Top of RECORD EXTRACTS
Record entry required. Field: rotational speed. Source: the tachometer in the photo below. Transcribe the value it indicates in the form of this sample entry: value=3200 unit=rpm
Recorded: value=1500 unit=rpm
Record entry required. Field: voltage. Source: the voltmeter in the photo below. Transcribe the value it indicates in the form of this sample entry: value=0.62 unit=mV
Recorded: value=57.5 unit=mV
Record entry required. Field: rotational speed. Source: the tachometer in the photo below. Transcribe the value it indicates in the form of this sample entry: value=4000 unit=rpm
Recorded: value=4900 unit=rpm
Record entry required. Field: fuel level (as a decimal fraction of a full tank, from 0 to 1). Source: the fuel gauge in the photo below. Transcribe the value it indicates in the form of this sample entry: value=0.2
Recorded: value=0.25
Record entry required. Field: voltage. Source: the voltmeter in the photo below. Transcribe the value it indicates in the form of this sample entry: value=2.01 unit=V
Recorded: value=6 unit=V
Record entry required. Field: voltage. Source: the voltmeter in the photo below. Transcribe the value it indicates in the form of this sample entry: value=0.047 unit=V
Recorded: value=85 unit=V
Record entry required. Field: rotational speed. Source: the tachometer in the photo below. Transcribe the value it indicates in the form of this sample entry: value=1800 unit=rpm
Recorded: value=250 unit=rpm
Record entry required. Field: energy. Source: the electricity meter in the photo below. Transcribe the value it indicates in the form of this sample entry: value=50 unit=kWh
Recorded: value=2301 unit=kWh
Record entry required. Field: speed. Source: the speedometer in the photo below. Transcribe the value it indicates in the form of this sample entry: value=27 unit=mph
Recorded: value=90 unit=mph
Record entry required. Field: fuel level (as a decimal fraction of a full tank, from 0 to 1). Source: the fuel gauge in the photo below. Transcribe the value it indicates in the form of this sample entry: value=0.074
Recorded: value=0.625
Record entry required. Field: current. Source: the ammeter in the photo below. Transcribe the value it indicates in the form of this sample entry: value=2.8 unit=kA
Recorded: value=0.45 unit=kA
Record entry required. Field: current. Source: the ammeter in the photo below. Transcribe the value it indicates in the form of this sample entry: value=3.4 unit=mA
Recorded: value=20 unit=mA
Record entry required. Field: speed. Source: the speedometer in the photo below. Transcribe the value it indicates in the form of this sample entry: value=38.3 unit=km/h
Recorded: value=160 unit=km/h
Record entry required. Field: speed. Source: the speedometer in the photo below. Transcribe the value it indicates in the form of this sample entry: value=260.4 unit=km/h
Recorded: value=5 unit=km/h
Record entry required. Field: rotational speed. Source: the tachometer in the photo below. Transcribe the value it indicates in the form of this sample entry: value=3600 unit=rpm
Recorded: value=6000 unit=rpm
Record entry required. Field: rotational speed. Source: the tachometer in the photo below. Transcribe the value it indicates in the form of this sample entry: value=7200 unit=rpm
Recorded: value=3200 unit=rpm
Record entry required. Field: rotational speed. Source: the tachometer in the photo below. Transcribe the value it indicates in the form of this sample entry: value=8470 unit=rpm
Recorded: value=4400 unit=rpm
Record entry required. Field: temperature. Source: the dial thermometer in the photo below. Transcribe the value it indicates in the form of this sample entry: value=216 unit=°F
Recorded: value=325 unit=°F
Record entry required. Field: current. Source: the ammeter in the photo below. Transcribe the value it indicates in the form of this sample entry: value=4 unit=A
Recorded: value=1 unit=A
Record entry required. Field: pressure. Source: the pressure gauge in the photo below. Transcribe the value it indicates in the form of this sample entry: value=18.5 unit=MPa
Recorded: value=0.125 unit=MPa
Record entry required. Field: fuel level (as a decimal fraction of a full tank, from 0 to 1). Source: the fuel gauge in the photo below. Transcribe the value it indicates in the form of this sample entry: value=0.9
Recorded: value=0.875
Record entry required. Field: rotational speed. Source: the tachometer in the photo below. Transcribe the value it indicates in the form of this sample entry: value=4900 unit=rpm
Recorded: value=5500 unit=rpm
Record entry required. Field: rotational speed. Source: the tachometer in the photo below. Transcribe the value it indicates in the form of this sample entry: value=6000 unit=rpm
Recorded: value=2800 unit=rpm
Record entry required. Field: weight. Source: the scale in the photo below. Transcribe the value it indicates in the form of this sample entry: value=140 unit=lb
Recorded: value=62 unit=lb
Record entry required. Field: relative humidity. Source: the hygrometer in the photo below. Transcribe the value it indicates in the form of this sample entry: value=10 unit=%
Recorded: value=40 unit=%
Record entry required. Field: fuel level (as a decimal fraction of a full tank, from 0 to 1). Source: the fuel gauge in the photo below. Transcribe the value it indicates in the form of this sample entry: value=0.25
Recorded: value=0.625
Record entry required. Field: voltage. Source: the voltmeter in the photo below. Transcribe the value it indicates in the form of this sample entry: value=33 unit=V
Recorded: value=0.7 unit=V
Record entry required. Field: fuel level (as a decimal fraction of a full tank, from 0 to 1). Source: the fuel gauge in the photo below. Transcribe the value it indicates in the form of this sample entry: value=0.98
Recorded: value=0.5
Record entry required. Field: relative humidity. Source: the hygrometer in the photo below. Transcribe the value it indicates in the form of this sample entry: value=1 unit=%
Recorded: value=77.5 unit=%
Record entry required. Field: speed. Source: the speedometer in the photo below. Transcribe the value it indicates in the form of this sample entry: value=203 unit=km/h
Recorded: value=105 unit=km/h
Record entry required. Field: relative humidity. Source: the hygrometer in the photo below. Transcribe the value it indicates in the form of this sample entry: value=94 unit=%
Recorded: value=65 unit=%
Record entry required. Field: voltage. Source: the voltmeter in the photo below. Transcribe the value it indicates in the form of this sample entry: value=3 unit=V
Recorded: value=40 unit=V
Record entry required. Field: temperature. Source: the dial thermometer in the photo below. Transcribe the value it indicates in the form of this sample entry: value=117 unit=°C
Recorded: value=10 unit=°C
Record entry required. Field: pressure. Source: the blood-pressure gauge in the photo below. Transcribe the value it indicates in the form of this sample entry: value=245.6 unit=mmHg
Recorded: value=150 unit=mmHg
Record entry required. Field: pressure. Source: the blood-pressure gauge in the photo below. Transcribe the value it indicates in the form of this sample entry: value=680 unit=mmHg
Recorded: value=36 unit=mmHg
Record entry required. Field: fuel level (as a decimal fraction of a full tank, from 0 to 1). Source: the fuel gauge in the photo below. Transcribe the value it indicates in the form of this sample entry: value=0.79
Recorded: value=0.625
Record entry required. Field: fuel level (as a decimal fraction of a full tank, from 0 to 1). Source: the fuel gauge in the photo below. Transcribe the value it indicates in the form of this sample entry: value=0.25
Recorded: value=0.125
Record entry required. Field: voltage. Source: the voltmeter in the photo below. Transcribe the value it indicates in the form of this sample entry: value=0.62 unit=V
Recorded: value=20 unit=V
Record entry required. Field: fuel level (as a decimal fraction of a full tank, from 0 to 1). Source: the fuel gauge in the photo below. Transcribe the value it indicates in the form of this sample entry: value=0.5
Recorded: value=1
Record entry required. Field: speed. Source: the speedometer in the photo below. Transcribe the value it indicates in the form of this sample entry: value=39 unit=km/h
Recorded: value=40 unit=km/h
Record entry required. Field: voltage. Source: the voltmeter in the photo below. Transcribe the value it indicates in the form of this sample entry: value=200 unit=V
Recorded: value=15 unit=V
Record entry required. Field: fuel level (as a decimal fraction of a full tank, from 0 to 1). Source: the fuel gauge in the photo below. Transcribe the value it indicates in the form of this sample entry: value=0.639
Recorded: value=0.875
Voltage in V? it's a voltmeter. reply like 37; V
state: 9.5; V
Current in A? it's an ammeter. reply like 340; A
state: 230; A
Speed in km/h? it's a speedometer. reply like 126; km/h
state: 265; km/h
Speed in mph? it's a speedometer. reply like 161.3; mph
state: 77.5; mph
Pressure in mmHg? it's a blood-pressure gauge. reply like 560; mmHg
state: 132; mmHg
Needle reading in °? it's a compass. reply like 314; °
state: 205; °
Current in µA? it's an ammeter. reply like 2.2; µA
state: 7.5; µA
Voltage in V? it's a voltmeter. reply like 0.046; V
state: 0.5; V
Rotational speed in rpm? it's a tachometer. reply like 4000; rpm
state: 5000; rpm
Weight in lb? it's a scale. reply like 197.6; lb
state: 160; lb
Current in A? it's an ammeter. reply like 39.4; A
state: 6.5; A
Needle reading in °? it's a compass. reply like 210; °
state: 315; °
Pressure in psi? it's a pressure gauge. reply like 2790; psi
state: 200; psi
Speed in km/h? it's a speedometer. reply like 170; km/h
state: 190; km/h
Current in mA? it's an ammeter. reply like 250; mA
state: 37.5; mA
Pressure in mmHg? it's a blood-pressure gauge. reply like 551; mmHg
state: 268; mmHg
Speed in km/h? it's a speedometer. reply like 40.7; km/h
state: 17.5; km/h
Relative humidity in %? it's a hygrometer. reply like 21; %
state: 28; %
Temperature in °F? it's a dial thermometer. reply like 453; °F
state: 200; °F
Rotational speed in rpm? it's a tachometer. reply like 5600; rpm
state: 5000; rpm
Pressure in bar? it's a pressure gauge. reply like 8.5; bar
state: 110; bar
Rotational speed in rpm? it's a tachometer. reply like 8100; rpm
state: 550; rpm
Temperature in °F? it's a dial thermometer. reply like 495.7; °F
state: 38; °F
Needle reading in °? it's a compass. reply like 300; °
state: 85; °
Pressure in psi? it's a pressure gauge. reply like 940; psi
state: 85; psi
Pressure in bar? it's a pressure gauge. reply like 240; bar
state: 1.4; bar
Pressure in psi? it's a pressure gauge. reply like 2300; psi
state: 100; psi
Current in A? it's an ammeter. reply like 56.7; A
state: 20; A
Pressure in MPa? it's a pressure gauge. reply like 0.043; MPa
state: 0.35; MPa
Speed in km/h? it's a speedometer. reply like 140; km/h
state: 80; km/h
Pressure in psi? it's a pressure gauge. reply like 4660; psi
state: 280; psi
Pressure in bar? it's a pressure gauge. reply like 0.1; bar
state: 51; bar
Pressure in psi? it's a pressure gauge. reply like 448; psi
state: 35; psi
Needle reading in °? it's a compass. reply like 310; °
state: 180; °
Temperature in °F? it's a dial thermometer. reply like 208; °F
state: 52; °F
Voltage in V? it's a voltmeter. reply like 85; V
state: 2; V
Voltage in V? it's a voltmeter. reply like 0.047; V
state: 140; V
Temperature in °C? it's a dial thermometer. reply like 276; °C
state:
Bottom of RECORD EXTRACTS
• **THE TASK**: Starting with the first line of the records and stopping after the line that contains "Recorded: value=0.45 unit=kA", write those lines out again, substituting "rev counter" for each "tachometer" and changing nothing else.

• **EXERCISE SOLUTION**:
Record entry required. Field: rotational speed. Source: the rev counter in the photo below. Transcribe the value it indicates in the form of this sample entry: value=3200 unit=rpm
Recorded: value=1500 unit=rpm
Record entry required. Field: voltage. Source: the voltmeter in the photo below. Transcribe the value it indicates in the form of this sample entry: value=0.62 unit=mV
Recorded: value=57.5 unit=mV
Record entry required. Field: rotational speed. Source: the rev counter in the photo below. Transcribe the value it indicates in the form of this sample entry: value=4000 unit=rpm
Recorded: value=4900 unit=rpm
Record entry required. Field: fuel level (as a decimal fraction of a full tank, from 0 to 1). Source: the fuel gauge in the photo below. Transcribe the value it indicates in the form of this sample entry: value=0.2
Recorded: value=0.25
Record entry required. Field: voltage. Source: the voltmeter in the photo below. Transcribe the value it indicates in the form of this sample entry: value=2.01 unit=V
Recorded: value=6 unit=V
Record entry required. Field: voltage. Source: the voltmeter in the photo below. Transcribe the value it indicates in the form of this sample entry: value=0.047 unit=V
Recorded: value=85 unit=V
Record entry required. Field: rotational speed. Source: the rev counter in the photo below. Transcribe the value it indicates in the form of this sample entry: value=1800 unit=rpm
Recorded: value=250 unit=rpm
Record entry required. Field: energy. Source: the electricity meter in the photo below. Transcribe the value it indicates in the form of this sample entry: value=50 unit=kWh
Recorded: value=2301 unit=kWh
Record entry required. Field: speed. Source: the speedometer in the photo below. Transcribe the value it indicates in the form of this sample entry: value=27 unit=mph
Recorded: value=90 unit=mph
Record entry required. Field: fuel level (as a decimal fraction of a full tank, from 0 to 1). Source: the fuel gauge in the photo below. Transcribe the value it indicates in the form of this sample entry: value=0.074
Recorded: value=0.625
Record entry required. Field: current. Source: the ammeter in the photo below. Transcribe the value it indicates in the form of this sample entry: value=2.8 unit=kA
Recorded: value=0.45 unit=kA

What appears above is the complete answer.